**What you will do:**
Every line of the records must be repeated exactly; pictures stay out.
─── Data for review
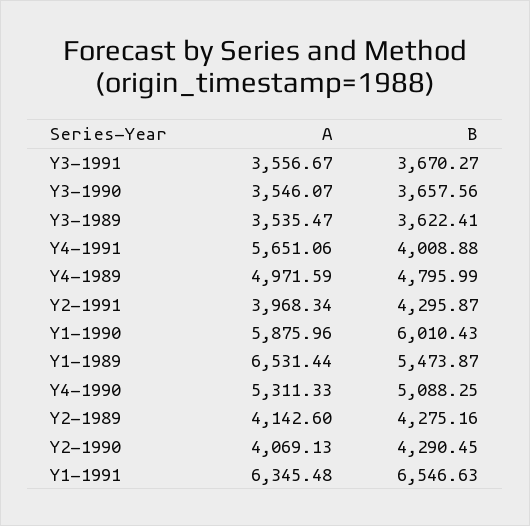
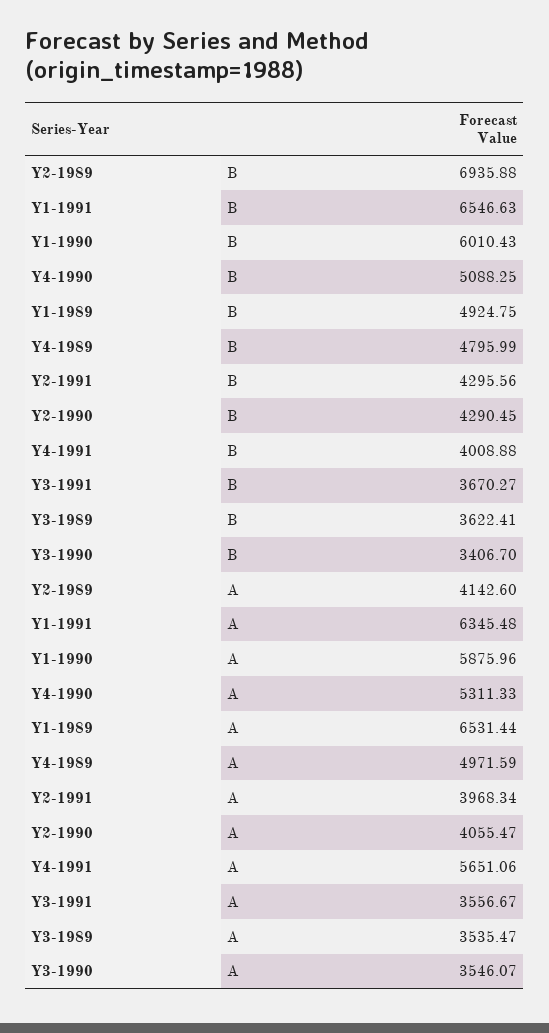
B, Y3-1990: 3657.56 -> 3406.7
B, Y2-1991: 4295.87 -> 4295.56
B, Y1-1989: 5473.87 -> 4924.75
B, Y2-1989: 4275.16 -> 6935.88
A, Y2-1990: 4069.13 -> 4055.47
──────
**Exercise solution:**
B, Y3-1990: 3657.56 -> 3406.7
B, Y2-1991: 4295.87 -> 4295.56
B, Y1-1989: 5473.87 -> 4924.75
B, Y2-1989: 4275.16 -> 6935.88
A, Y2-1990: 4069.13 -> 4055.47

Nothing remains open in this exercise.